I also saw this now but I'm not sure if this is in effect with us. As far as I remember from my personal experience, I've seen users doing some changes to the translated paragraph and then marking its problems as resolved but still not being able to publish if the percentage was close to 85%. Not to mention the fact that most new users are scared to override default actions and mark things as resolved when the warning is telling them otherwise.

Also in the link above it is specifically written Prepare to iterate. Wouldn't it be better if the adjusting process was done on-wiki so changes were done by the local communities themselves and thus the right ones were applied faster? Apparently the whole CX tool utilizes more variables that I was aware of which further instills the need for swifter change processes.

Change 925574 abandoned by Klein Muçi:

[operations/mediawiki-config@master] Content Translation: Set MT threshold to 90% for Albanian WP

Reason:

This actually makes the problem that is trying to address worse.

https://gerrit.wikimedia.org/r/925574

Klein changed the task status from Open to Stalled.Jun 5 2023, 8:42 AM
Nikerabbit renamed this task from Increase the percentage of allowed unchanged text for Content Translation Toool in SqWiki to 90% to Increase the percentage of allowed unchanged text for Content Translation tool in SqWiki to 90%.Jun 19 2023, 11:12 AM

@Pginer-WMF Should we set MT threshold limit to 97% or 99%?

I think that we can adjust the limit to 97%, observe the effects for a while, and decide if more adjustments are needed.

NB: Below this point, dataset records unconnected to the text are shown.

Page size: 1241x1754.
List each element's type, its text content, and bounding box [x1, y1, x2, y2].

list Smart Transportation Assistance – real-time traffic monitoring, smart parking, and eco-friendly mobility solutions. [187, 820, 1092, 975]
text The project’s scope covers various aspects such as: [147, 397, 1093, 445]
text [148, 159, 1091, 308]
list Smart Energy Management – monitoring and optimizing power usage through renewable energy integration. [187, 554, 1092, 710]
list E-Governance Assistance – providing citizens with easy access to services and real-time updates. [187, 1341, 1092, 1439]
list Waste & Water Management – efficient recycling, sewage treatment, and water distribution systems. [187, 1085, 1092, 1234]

The percentage of user modifications is also measured for each paragraph. A paragraph is considered problematic when it contains more than 85% of the initial machine translation (or, when copying the contents from the source document, it contains more than 60% of unmodified content).

@KartikMistry, apparently this is what was bringing the confusion. Most of our new translations in WikiWorkshops consist of creating newly translated stub articles so that new users can learn how to utilize the tool. In these scenarios, only the first top paragraph gets translated and users are expected to publish their edit (thus creating a stub article). They can't do that because of the said restriction. This is making me think that the overall limit is fine on itself, we should just increase the paragraph one.

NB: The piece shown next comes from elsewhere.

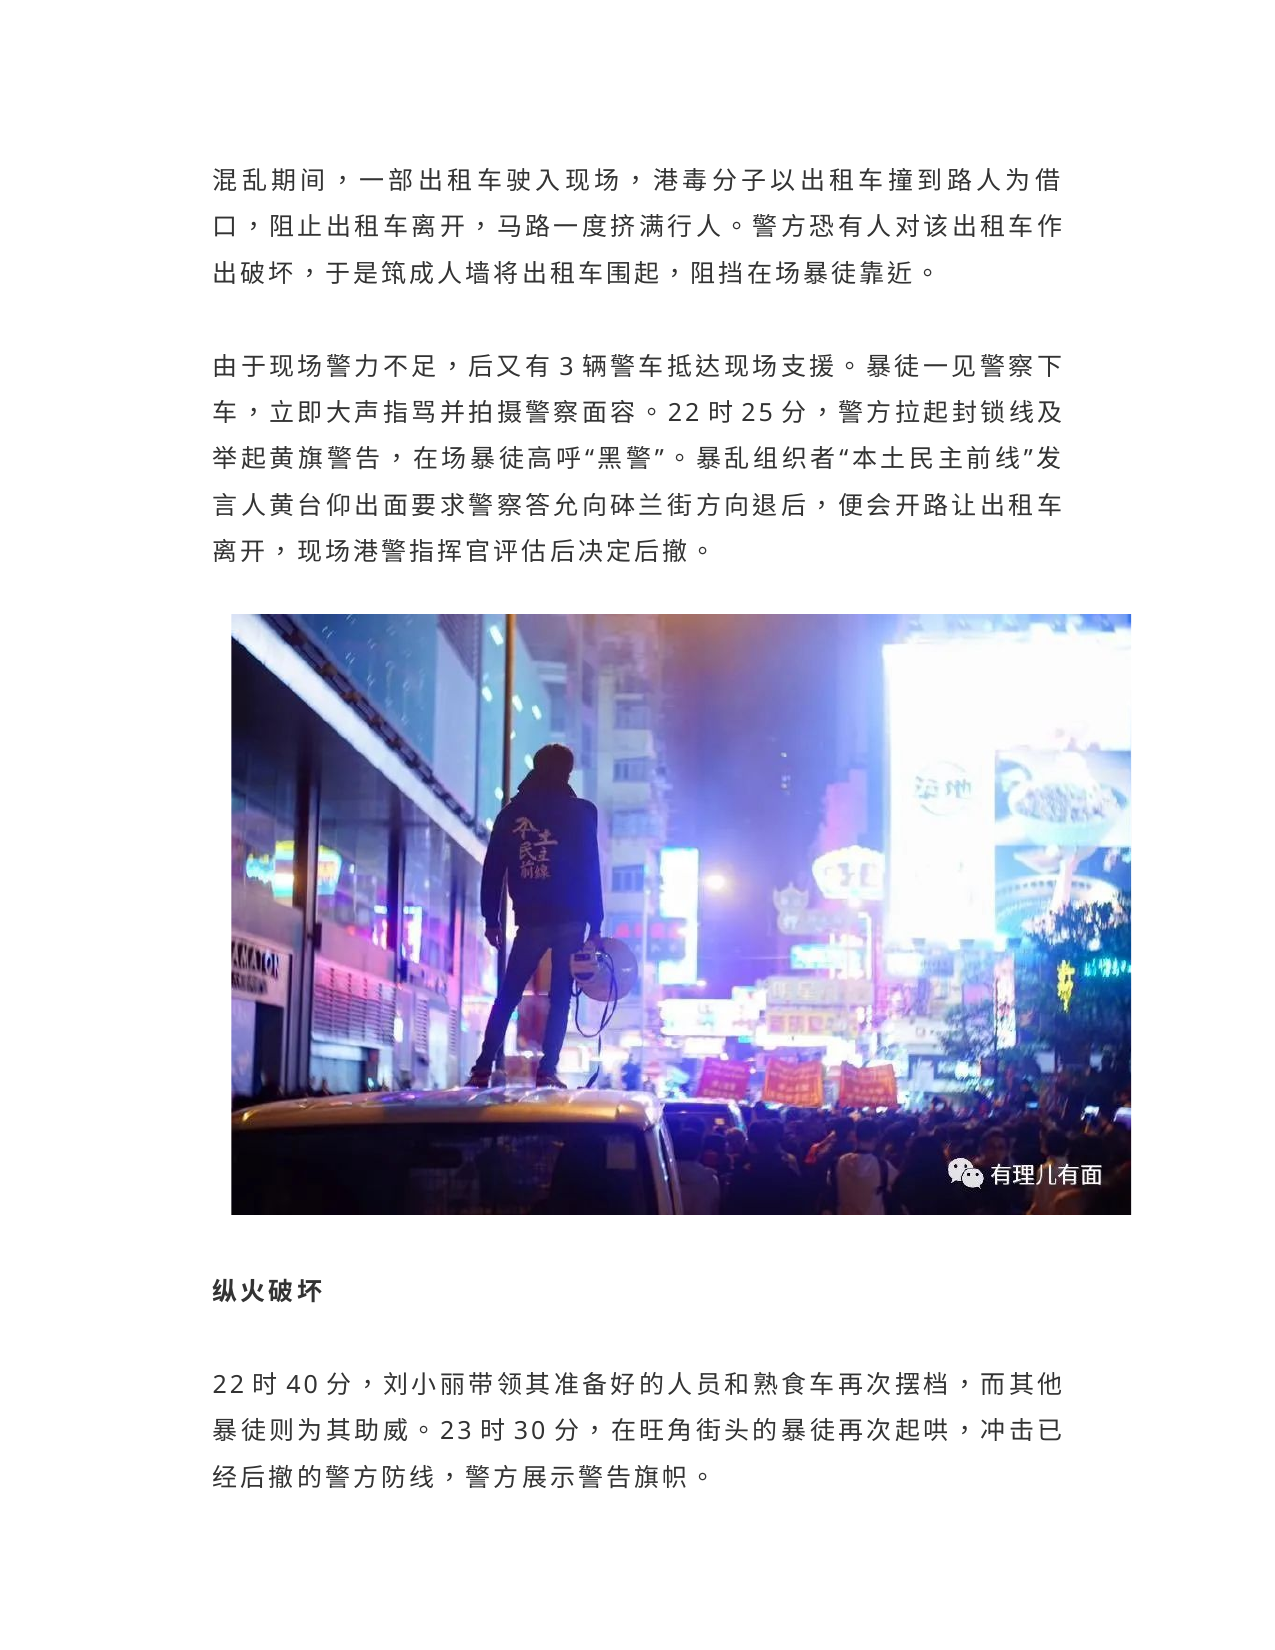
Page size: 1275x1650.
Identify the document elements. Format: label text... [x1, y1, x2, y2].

The paragraph-level limits only result in the publication being blocked when there are 50 paragraphs exceeding this limit (or 10 paragraphs for users with a translation deleted in the last month). So for the case of a short translation, the general limit will be the only one in effect.

We have plans to improve the way limits work (T251887), and hearing about specific cases with details in the context is very useful. Thanks for sharing the example of stub creations, and feel free to share more examples of the limits not working ass expected. Thanks!!

We have plans to improve the way limits work (T251887), and hearing about specific cases with details in the context is very useful. Thanks for sharing the example of stub creations, and feel free to share more examples of the limits not working ass expected. Thanks!!

If that is the case maybe this specific task should be closed then because I wasn't aware of the complexity of different limits that exist underneath the Content Translation Tool and thus I've failed in exactly pinpointing what would be needed to be changed for us to solve the problem we're experiencing. It clearly is not what the current title of the task asks for. We just wanted a way for our new users to be allowed to publish their translated stub articles which consist of just the lede most of the time, something they currently can't do because they haven't changed the text enough according to the tool, even though the text doesn't need to be changed further because the Google Translate had done a decent translation on its own. But I can't say what needs to be changed for that to happen so maybe I'll have to wait until limits are "improved" in general and hopefully they're easier to understand and fine-tune locally.

Nikerabbit claimed this task.
Nikerabbit moved this task from Needs Triage to MT on the ContentTranslation board.
Nikerabbit subscribed.

Closing per your latest comment. Feel free to reopen if you think we can make specific changes here.